Plane crash survivors will also be interviewed in an attempt to discover how seemingly small decisions can mean the difference between life and death.

WATERLOO Road has swapped Rochdale’s rain and windswept streets for Greenock’s rain and windswept streets, but all of the changes have taken some time to sink in.

In fact, the characters themselves are coping with the move far better than those of us watching at home.

There is a familiar face joining the cast this week who will play a big part in Chalky’s life. Tommy Knight starred as the titular character’s adopted son, Luke, in The Sarah Jane Adventures, and here portrays newcomer Kevin.

He draws attention to himself, and Chalky finds him particularly intriguing.

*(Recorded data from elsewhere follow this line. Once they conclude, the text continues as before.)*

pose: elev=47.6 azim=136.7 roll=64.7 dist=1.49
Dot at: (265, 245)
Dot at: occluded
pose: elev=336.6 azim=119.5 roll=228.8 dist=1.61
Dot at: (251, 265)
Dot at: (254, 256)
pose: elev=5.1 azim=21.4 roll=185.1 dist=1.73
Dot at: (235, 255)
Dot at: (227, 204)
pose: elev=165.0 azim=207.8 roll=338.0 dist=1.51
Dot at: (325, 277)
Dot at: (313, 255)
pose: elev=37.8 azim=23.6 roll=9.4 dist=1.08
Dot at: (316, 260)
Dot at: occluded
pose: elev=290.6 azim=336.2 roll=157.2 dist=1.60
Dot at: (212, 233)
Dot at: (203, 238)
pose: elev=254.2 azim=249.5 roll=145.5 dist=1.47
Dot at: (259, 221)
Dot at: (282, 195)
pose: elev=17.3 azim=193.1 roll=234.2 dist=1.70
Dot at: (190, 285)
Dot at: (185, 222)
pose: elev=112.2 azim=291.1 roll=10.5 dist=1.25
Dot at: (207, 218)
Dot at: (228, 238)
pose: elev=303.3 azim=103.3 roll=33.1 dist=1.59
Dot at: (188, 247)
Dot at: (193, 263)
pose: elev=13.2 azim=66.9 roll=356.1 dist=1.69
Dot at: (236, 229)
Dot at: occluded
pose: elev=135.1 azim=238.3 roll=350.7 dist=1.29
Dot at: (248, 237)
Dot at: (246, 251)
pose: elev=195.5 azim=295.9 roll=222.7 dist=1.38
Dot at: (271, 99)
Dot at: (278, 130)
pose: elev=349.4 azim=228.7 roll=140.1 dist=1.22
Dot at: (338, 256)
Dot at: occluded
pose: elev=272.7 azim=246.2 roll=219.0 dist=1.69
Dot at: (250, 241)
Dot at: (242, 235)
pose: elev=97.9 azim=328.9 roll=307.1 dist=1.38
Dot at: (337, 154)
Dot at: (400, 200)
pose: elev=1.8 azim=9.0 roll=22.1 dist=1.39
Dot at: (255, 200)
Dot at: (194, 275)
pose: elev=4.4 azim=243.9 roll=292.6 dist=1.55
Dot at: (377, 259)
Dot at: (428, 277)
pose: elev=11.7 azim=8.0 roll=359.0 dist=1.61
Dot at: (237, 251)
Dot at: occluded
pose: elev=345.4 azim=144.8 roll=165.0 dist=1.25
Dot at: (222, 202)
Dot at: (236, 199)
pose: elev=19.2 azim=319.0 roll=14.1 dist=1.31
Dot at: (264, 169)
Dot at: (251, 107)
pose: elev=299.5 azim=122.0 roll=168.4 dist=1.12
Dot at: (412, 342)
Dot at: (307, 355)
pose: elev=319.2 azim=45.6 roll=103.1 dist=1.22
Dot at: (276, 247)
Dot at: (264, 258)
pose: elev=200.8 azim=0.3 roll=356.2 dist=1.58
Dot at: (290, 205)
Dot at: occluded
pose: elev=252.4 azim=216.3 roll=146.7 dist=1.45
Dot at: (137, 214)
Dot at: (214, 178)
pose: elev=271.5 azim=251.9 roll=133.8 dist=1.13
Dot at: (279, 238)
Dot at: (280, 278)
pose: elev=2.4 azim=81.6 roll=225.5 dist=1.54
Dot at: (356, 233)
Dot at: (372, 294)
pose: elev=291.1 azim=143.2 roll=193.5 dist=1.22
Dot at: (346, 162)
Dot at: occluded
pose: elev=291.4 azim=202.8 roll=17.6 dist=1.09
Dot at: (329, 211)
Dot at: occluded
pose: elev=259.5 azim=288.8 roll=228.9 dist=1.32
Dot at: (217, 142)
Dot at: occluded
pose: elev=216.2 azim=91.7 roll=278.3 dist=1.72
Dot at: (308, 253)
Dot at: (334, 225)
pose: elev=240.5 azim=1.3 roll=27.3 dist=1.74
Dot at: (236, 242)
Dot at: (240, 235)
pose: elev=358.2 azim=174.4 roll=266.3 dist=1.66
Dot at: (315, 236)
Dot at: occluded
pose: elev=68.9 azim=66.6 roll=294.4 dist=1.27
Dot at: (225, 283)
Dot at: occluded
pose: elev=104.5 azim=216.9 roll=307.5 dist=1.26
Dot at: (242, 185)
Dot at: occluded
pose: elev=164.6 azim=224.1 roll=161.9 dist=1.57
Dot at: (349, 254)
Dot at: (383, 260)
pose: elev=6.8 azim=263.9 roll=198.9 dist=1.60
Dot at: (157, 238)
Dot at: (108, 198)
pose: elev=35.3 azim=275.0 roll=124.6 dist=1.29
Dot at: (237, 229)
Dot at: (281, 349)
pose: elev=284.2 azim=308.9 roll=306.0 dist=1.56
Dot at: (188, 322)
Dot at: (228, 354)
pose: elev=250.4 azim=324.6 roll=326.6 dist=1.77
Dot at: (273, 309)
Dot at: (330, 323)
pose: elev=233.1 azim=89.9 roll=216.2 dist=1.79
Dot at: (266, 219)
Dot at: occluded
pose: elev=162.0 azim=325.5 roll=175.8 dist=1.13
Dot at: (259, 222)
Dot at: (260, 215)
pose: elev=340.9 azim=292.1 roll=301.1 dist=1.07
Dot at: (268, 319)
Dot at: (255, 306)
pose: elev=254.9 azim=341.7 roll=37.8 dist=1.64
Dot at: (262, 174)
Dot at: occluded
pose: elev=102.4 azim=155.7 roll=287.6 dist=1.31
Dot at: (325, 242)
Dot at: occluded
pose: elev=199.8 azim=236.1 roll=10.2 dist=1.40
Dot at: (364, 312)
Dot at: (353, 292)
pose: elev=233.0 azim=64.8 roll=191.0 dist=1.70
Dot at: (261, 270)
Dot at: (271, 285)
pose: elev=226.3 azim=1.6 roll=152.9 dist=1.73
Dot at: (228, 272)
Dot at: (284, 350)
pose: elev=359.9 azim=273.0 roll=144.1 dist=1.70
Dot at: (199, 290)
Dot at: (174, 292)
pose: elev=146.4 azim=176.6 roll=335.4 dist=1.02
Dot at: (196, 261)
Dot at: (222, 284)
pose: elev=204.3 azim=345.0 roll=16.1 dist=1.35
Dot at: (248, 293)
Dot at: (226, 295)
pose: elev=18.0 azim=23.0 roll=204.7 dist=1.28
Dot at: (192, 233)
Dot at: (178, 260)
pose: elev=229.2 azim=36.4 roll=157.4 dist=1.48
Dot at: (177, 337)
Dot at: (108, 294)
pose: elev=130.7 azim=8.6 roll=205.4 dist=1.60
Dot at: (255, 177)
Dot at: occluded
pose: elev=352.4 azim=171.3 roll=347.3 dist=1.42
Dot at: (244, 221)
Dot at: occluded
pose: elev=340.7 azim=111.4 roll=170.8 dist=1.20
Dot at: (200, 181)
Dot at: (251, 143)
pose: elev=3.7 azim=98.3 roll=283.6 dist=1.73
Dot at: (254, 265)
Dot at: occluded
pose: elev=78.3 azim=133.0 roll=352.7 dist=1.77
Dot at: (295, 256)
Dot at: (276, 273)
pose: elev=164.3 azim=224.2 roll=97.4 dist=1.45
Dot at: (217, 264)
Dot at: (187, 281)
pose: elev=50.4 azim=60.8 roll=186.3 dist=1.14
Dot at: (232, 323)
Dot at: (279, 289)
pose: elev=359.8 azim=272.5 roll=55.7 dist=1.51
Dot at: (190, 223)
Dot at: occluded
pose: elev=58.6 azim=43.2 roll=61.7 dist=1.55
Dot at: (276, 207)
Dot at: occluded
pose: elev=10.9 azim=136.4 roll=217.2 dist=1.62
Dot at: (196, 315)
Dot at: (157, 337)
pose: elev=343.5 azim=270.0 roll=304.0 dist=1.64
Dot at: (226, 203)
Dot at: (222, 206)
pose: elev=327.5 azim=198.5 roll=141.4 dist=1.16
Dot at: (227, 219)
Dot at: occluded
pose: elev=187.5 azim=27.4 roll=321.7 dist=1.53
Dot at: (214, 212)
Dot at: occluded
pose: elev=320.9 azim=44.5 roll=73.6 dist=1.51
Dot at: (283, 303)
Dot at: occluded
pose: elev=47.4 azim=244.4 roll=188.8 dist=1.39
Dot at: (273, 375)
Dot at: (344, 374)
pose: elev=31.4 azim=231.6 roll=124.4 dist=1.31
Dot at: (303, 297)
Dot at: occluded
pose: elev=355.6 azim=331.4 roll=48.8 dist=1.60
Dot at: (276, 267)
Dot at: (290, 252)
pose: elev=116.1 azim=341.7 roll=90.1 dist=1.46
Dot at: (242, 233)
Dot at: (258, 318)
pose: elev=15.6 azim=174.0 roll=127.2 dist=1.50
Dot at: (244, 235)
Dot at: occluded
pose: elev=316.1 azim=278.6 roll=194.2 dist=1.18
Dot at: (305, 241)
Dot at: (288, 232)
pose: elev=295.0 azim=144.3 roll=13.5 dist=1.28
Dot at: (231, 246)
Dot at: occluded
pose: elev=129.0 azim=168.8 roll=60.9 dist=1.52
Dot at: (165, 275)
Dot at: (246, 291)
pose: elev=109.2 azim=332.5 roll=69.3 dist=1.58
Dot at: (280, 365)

He suspects the lad is hiding something (aren’t all pupils at school?) and may be more intelligent than he’s letting on.

Maybe he really is Luke Smith who was, after all, a boy genius.

PEOPLE say “if walls could talk...”, but sometimes they can tell us more than you might think. The world is littered with medieval fortifications of one form or another – some still standing, others crumbling relics of what they once were.

But what can they tell us about what life was like during their heyday?

In the enlightening series, Battle Castle with Dan Snow the historian explores some of these structures and examines the sieges they resisted, re-enacting battles that changed history.

They were designed to hold off attack for the longest time possible, keeping marauding hordes at bay while providing a vantage point from which defending armies could strike back.

But how did it feel for those at the sharp end? Dan begins with the 1271 attack on the Crac des Chevaliers, a military base for the Crusaders in what is now Syria, by Baibars, the sultan of Egypt, and his massive army.